Sure, this is riskier for the banks, but the benefits lead to more jobs, innovation, better competition and better living standards in the long run. In addition, governments could raise more taxes through these new revenues without raising existing taxes. You can print money but you cannot print wealth.
The problem is that focusing on wealth creation and productivity takes time, effort and hard work, and apparently, people these days don’t have the patience for that and, truth be told, it is already too late for this option. As I stated at the beginning, the economy is moribund and we are left to deal with the consequences of a fragile system.
What will happen next? I share the view of the author of the video, that all this will lead to something very big and nasty in the next decade. No one knows what it will look like, but it may involve runaway inflation in many economies around the world and much slower economic growth. This situation is known as stagflation. This happened in the 1970s in the US, but this time it could be much worse, because of the excessive amounts of debt held by both governments and individuals, compounded by the additional effect of social instability and pandemic.
The conventional wisdom seems to be that over time, the world will lose faith in the US dollar, although some macroeconomists believe that the US dollar may even increase in value as other nations try to sell their products or exchange falling currencies for the US dollar because, for better or worse, it is the strongest economy in a world of collapsing economies.
This theory is called the Dollar Milkshake Theory. What happens is also going to depend on the monetary management of China and the European Union and suddenly on how many people begin to trust cryptocurrencies as a safe haven for securities.
There are other economists who argue that nations can simply print infinite amounts of money, as long as enough goods production is maintained to pay the interest on the debt owed to central banks by the government. The argument here is that the debt never actually has to be repaid, only the interest. This is called modern monetary theory.
This is something that has never been proven before but seems like another facile solution. Instead small communities in Venezuela and a small town in Italy have taken the initiative to regain control and have just issued their own currencies. We are starting to see many solutions appear of which most will fail and perhaps a few will succeed.

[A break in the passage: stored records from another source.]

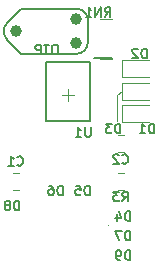
<source format=gbr>
%TF.GenerationSoftware,KiCad,Pcbnew,(6.0.5-0)*%
%TF.CreationDate,2022-12-27T15:40:18-08:00*%
%TF.ProjectId,talonsrx-enc-aeat-6600,74616c6f-6e73-4727-982d-656e632d6165,rev?*%
%TF.SameCoordinates,PX9157080PY6d01460*%
%TF.FileFunction,Legend,Bot*%
%TF.FilePolarity,Positive*%
%FSLAX46Y46*%
G04 Gerber Fmt 4.6, Leading zero omitted, Abs format (unit mm)*
G04 Created by KiCad (PCBNEW (6.0.5-0)) date 2022-12-27 15:40:18*
%MOMM*%
%LPD*%
G01*
G04 APERTURE LIST*
%ADD10C,0.150000*%
%ADD11C,0.120000*%
%ADD12C,0.100000*%
%ADD13C,0.200000*%
%ADD14C,0.127000*%
%ADD15C,0.988060*%
%ADD16C,0.985520*%
G04 APERTURE END LIST*
D10*
X6876952Y19488096D02*
X6724571Y19488096D01*
X6648380Y19450000D01*
X6572190Y19373810D01*
X6534095Y19221429D01*
X6534095Y18954762D01*
X6572190Y18802381D01*
X6648380Y18726191D01*
X6724571Y18688096D01*
X6876952Y18688096D01*
X6953142Y18726191D01*
X7029333Y18802381D01*
X7067428Y18954762D01*
X7067428Y19221429D01*
X7029333Y19373810D01*
X6953142Y19450000D01*
X6876952Y19488096D01*
X6305523Y19488096D02*
X5848380Y19488096D01*
X6076952Y18688096D02*
X6076952Y19488096D01*
X5581714Y18688096D02*
X5581714Y19488096D01*
X5276952Y19488096D01*
X5200761Y19450000D01*
X5162666Y19411905D01*
X5124571Y19335715D01*
X5124571Y19221429D01*
X5162666Y19145239D01*
X5200761Y19107143D01*
X5276952Y19069048D01*
X5581714Y19069048D01*
D11*
X12065000Y15240000D02*
X12485000Y15557500D01*
X12065000Y13017500D02*
X12065000Y15240000D01*
D10*
%TO.C,D9*%
X13163476Y1289096D02*
X13163476Y2089096D01*
X12973000Y2089096D01*
X12858714Y2051000D01*
X12782523Y1974810D01*
X12744428Y1898620D01*
X12706333Y1746239D01*
X12706333Y1631953D01*
X12744428Y1479572D01*
X12782523Y1403381D01*
X12858714Y1327191D01*
X12973000Y1289096D01*
X13163476Y1289096D01*
X12325380Y1289096D02*
X12173000Y1289096D01*
X12096809Y1327191D01*
X12058714Y1365286D01*
X11982523Y1479572D01*
X11944428Y1631953D01*
X11944428Y1936715D01*
X11982523Y2012905D01*
X12020619Y2051000D01*
X12096809Y2089096D01*
X12249190Y2089096D01*
X12325380Y2051000D01*
X12363476Y2012905D01*
X12401571Y1936715D01*
X12401571Y1746239D01*
X12363476Y1670048D01*
X12325380Y1631953D01*
X12249190Y1593858D01*
X12096809Y1593858D01*
X12020619Y1631953D01*
X11982523Y1670048D01*
X11944428Y1746239D01*
%TO.C,D8*%
X3765476Y5480096D02*
X3765476Y6280096D01*
X3575000Y6280096D01*
X3460714Y6242000D01*
X3384523Y6165810D01*
X3346428Y6089620D01*
X3308333Y5937239D01*
X3308333Y5822953D01*
X3346428Y5670572D01*
X3384523Y5594381D01*
X3460714Y5518191D01*
X3575000Y5480096D01*
X3765476Y5480096D01*
X2851190Y5937239D02*
X2927380Y5975334D01*
X2965476Y6013429D01*
X3003571Y6089620D01*
X3003571Y6127715D01*
X2965476Y6203905D01*
X2927380Y6242000D01*
X2851190Y6280096D01*
X2698809Y6280096D01*
X2622619Y6242000D01*
X2584523Y6203905D01*
X2546428Y6127715D01*
X2546428Y6089620D01*
X2584523Y6013429D01*
X2622619Y5975334D01*
X2698809Y5937239D01*
X2851190Y5937239D01*
X2927380Y5899143D01*
X2965476Y5861048D01*
X3003571Y5784858D01*
X3003571Y5632477D01*
X2965476Y5556286D01*
X2927380Y5518191D01*
X2851190Y5480096D01*
X2698809Y5480096D01*
X2622619Y5518191D01*
X2584523Y5556286D01*
X2546428Y5632477D01*
X2546428Y5784858D01*
X2584523Y5861048D01*
X2622619Y5899143D01*
X2698809Y5937239D01*
%TO.C,D7*%
X13163476Y2940096D02*
X13163476Y3740096D01*
X12973000Y3740096D01*
X12858714Y3702000D01*
X12782523Y3625810D01*
X12744428Y3549620D01*
X12706333Y3397239D01*
X12706333Y3282953D01*
X12744428Y3130572D01*
X12782523Y3054381D01*
X12858714Y2978191D01*
X12973000Y2940096D01*
X13163476Y2940096D01*
X12439666Y3740096D02*
X11906333Y3740096D01*
X12249190Y2940096D01*
%TO.C,D6*%
X7448476Y6750096D02*
X7448476Y7550096D01*
X7258000Y7550096D01*
X7143714Y7512000D01*
X7067523Y7435810D01*
X7029428Y7359620D01*
X6991333Y7207239D01*
X6991333Y7092953D01*
X7029428Y6940572D01*
X7067523Y6864381D01*
X7143714Y6788191D01*
X7258000Y6750096D01*
X7448476Y6750096D01*
X6305619Y7550096D02*
X6458000Y7550096D01*
X6534190Y7512000D01*
X6572285Y7473905D01*
X6648476Y7359620D01*
X6686571Y7207239D01*
X6686571Y6902477D01*
X6648476Y6826286D01*
X6610380Y6788191D01*
X6534190Y6750096D01*
X6381809Y6750096D01*
X6305619Y6788191D01*
X6267523Y6826286D01*
X6229428Y6902477D01*
X6229428Y7092953D01*
X6267523Y7169143D01*
X6305619Y7207239D01*
X6381809Y7245334D01*
X6534190Y7245334D01*
X6610380Y7207239D01*
X6648476Y7169143D01*
X6686571Y7092953D01*
%TO.C,D5*%
X9734476Y6750096D02*
X9734476Y7550096D01*
X9544000Y7550096D01*
X9429714Y7512000D01*
X9353523Y7435810D01*
X9315428Y7359620D01*
X9277333Y7207239D01*
X9277333Y7092953D01*
X9315428Y6940572D01*
X9353523Y6864381D01*
X9429714Y6788191D01*
X9544000Y6750096D01*
X9734476Y6750096D01*
X8553523Y7550096D02*
X8934476Y7550096D01*
X8972571Y7169143D01*
X8934476Y7207239D01*
X8858285Y7245334D01*
X8667809Y7245334D01*
X8591619Y7207239D01*
X8553523Y7169143D01*
X8515428Y7092953D01*
X8515428Y6902477D01*
X8553523Y6826286D01*
X8591619Y6788191D01*
X8667809Y6750096D01*
X8858285Y6750096D01*
X8934476Y6788191D01*
X8972571Y6826286D01*
%TO.C,D4*%
X13163476Y4591096D02*
X13163476Y5391096D01*
X12973000Y5391096D01*
X12858714Y5353000D01*
X12782523Y5276810D01*
X12744428Y5200620D01*
X12706333Y5048239D01*
X12706333Y4933953D01*
X12744428Y4781572D01*
X12782523Y4705381D01*
X12858714Y4629191D01*
X12973000Y4591096D01*
X13163476Y4591096D01*
X12020619Y5124429D02*
X12020619Y4591096D01*
X12211095Y5429191D02*
X12401571Y4857762D01*
X11906333Y4857762D01*
%TO.C,C2*%
X12515833Y9493286D02*
X12553928Y9455191D01*
X12668214Y9417096D01*
X12744404Y9417096D01*
X12858690Y9455191D01*
X12934880Y9531381D01*
X12972976Y9607572D01*
X13011071Y9759953D01*
X13011071Y9874239D01*
X12972976Y10026620D01*
X12934880Y10102810D01*
X12858690Y10179000D01*
X12744404Y10217096D01*
X12668214Y10217096D01*
X12553928Y10179000D01*
X12515833Y10140905D01*
X12211071Y10140905D02*
X12172976Y10179000D01*
X12096785Y10217096D01*
X11906309Y10217096D01*
X11830119Y10179000D01*
X11792023Y10140905D01*
X11753928Y10064715D01*
X11753928Y9988524D01*
X11792023Y9874239D01*
X12249166Y9417096D01*
X11753928Y9417096D01*
%TO.C,U1*%
X9817023Y12503096D02*
X9817023Y11855477D01*
X9778928Y11779286D01*
X9740833Y11741191D01*
X9664642Y11703096D01*
X9512261Y11703096D01*
X9436071Y11741191D01*
X9397976Y11779286D01*
X9359880Y11855477D01*
X9359880Y12503096D01*
X8559880Y11703096D02*
X9017023Y11703096D01*
X8788452Y11703096D02*
X8788452Y12503096D01*
X8864642Y12388810D01*
X8940833Y12312620D01*
X9017023Y12274524D01*
%TO.C,RN1*%
X11029880Y21863096D02*
X11296547Y22244048D01*
X11487023Y21863096D02*
X11487023Y22663096D01*
X11182261Y22663096D01*
X11106071Y22625000D01*
X11067976Y22586905D01*
X11029880Y22510715D01*
X11029880Y22396429D01*
X11067976Y22320239D01*
X11106071Y22282143D01*
X11182261Y22244048D01*
X11487023Y22244048D01*
X10687023Y21863096D02*
X10687023Y22663096D01*
X10229880Y21863096D01*
X10229880Y22663096D01*
X9429880Y21863096D02*
X9887023Y21863096D01*
X9658452Y21863096D02*
X9658452Y22663096D01*
X9734642Y22548810D01*
X9810833Y22472620D01*
X9887023Y22434524D01*
%TO.C,C1*%
X3625833Y9331786D02*
X3663928Y9293691D01*
X3778214Y9255596D01*
X3854404Y9255596D01*
X3968690Y9293691D01*
X4044880Y9369881D01*
X4082976Y9446072D01*
X4121071Y9598453D01*
X4121071Y9712739D01*
X4082976Y9865120D01*
X4044880Y9941310D01*
X3968690Y10017500D01*
X3854404Y10055596D01*
X3778214Y10055596D01*
X3663928Y10017500D01*
X3625833Y9979405D01*
X2863928Y9255596D02*
X3321071Y9255596D01*
X3092500Y9255596D02*
X3092500Y10055596D01*
X3168690Y9941310D01*
X3244880Y9865120D01*
X3321071Y9827024D01*
%TO.C,D3*%
X12337976Y12020596D02*
X12337976Y12820596D01*
X12147500Y12820596D01*
X12033214Y12782500D01*
X11957023Y12706310D01*
X11918928Y12630120D01*
X11880833Y12477739D01*
X11880833Y12363453D01*
X11918928Y12211072D01*
X11957023Y12134881D01*
X12033214Y12058691D01*
X12147500Y12020596D01*
X12337976Y12020596D01*
X11614166Y12820596D02*
X11118928Y12820596D01*
X11385595Y12515834D01*
X11271309Y12515834D01*
X11195119Y12477739D01*
X11157023Y12439643D01*
X11118928Y12363453D01*
X11118928Y12172977D01*
X11157023Y12096786D01*
X11195119Y12058691D01*
X11271309Y12020596D01*
X11499880Y12020596D01*
X11576071Y12058691D01*
X11614166Y12096786D01*
%TO.C,D2*%
X14560476Y18370596D02*
X14560476Y19170596D01*
X14370000Y19170596D01*
X14255714Y19132500D01*
X14179523Y19056310D01*
X14141428Y18980120D01*
X14103333Y18827739D01*
X14103333Y18713453D01*
X14141428Y18561072D01*
X14179523Y18484881D01*
X14255714Y18408691D01*
X14370000Y18370596D01*
X14560476Y18370596D01*
X13798571Y19094405D02*
X13760476Y19132500D01*
X13684285Y19170596D01*
X13493809Y19170596D01*
X13417619Y19132500D01*
X13379523Y19094405D01*
X13341428Y19018215D01*
X13341428Y18942024D01*
X13379523Y18827739D01*
X13836666Y18370596D01*
X13341428Y18370596D01*
%TO.C,R3*%
X12515833Y6242096D02*
X12782500Y6623048D01*
X12972976Y6242096D02*
X12972976Y7042096D01*
X12668214Y7042096D01*
X12592023Y7004000D01*
X12553928Y6965905D01*
X12515833Y6889715D01*
X12515833Y6775429D01*
X12553928Y6699239D01*
X12592023Y6661143D01*
X12668214Y6623048D01*
X12972976Y6623048D01*
X12249166Y7042096D02*
X11753928Y7042096D01*
X12020595Y6737334D01*
X11906309Y6737334D01*
X11830119Y6699239D01*
X11792023Y6661143D01*
X11753928Y6584953D01*
X11753928Y6394477D01*
X11792023Y6318286D01*
X11830119Y6280191D01*
X11906309Y6242096D01*
X12134880Y6242096D01*
X12211071Y6280191D01*
X12249166Y6318286D01*
%TO.C,D1*%
X15195476Y12020596D02*
X15195476Y12820596D01*
X15005000Y12820596D01*
X14890714Y12782500D01*
X14814523Y12706310D01*
X14776428Y12630120D01*
X14738333Y12477739D01*
X14738333Y12363453D01*
X14776428Y12211072D01*
X14814523Y12134881D01*
X14890714Y12058691D01*
X15005000Y12020596D01*
X15195476Y12020596D01*
X13976428Y12020596D02*
X14433571Y12020596D01*
X14205000Y12020596D02*
X14205000Y12820596D01*
X14281190Y12706310D01*
X14357380Y12630120D01*
X14433571Y12592024D01*
D12*
%TO.C,D9*%
X11358000Y2540000D02*
G75*
G03*
X11358000Y2540000I-50000J0D01*
G01*
%TO.C,D8*%
X4744000Y4826000D02*
G75*
G03*
X4744000Y4826000I-50000J0D01*
G01*
%TO.C,D7*%
X11358000Y4191000D02*
G75*
G03*
X11358000Y4191000I-50000J0D01*
G01*
%TO.C,D6*%
X5516000Y6096000D02*
G75*
G03*
X5516000Y6096000I-50000J0D01*
G01*
%TO.C,D5*%
X10459000Y6096000D02*
G75*
G03*
X10459000Y6096000I-50000J0D01*
G01*
%TO.C,D4*%
X11358000Y5842000D02*
G75*
G03*
X11358000Y5842000I-50000J0D01*
G01*
D11*
%TO.C,C2*%
X12121248Y11847500D02*
X12643752Y11847500D01*
X12121248Y10377500D02*
X12643752Y10377500D01*
%TO.C,U1*%
X7937500Y15757500D02*
X7937500Y14757500D01*
D13*
X6087500Y13057500D02*
X9787500Y13057500D01*
X6087500Y18057500D02*
X6087500Y13057500D01*
X9787500Y18057500D02*
X6087500Y18057500D01*
D11*
X8437500Y15257500D02*
X7437500Y15257500D01*
D13*
X9787500Y13057500D02*
X9787500Y18057500D01*
X11612500Y18407500D02*
X10137500Y18407500D01*
D11*
%TO.C,RN1*%
X10612500Y21682500D02*
X11612500Y21682500D01*
X10612500Y18322500D02*
X11612500Y18322500D01*
%TO.C,C1*%
X3753752Y8672500D02*
X3231248Y8672500D01*
X3753752Y7202500D02*
X3231248Y7202500D01*
%TO.C,D3*%
X12485000Y16292500D02*
X14770000Y16292500D01*
X14770000Y14822500D02*
X12485000Y14822500D01*
X12485000Y14822500D02*
X12485000Y16292500D01*
%TO.C,D2*%
X12485000Y18197500D02*
X14770000Y18197500D01*
X12485000Y16727500D02*
X12485000Y18197500D01*
X14770000Y16727500D02*
X12485000Y16727500D01*
D14*
%TO.C,J2*%
X9588500Y21590000D02*
G75*
G03*
X8636000Y22542500I-952500J0D01*
G01*
X8636000Y18732500D02*
G75*
G03*
X9588500Y19685000I0J952500D01*
G01*
X2768600Y21361400D02*
G75*
G03*
X2768600Y19913600I723901J-723900D01*
G01*
X8636000Y18732500D02*
X3949700Y18732500D01*
X9588500Y19685000D02*
X9588500Y21590000D01*
X8636000Y22542500D02*
X3949700Y22542500D01*
X2768600Y21361400D02*
X3949700Y22542500D01*
X2768600Y19913600D02*
X3949700Y18732500D01*
D11*
%TO.C,R3*%
X12155436Y7202500D02*
X12609564Y7202500D01*
X12155436Y8672500D02*
X12609564Y8672500D01*
%TO.C,D1*%
X12485000Y12917500D02*
X12485000Y14387500D01*
X14770000Y12917500D02*
X12485000Y12917500D01*
X12485000Y14387500D02*
X14770000Y14387500D01*
%TD*%
D15*
%TO.C,J2*%
X3492500Y20637500D03*
D16*
X8572500Y19621500D03*
X8572500Y21653500D03*
%TD*%
M02*

</source>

On the positive side, all the events to come could generate massive reform. They say that from the worst circumstances, the best innovations emerge. So what can you do on a personal level? This is my personal opinion, but I think most ordinary people have more debt than savings. If you are fortunate enough to be a happy exception and have good savings, maybe it is time to diversify, perhaps buying gold, cryptocurrencies if it is something you understand well or if not, suddenly a part in local currency, another part in dollars and another part in euros.
I personally, if I had significant savings I think I would invest in real estate but in areas with future growth projection, not in overvalued places.
But if you belong to the majority that lives more or less to the day, I think the best investment is education: a postgraduate degree, a master’s degree, a certification or job training in arts and crafts that you like and that have good projection will undoubtedly be the best way to be prepared for what is coming, which will not be pretty but I think it is going to be necessary.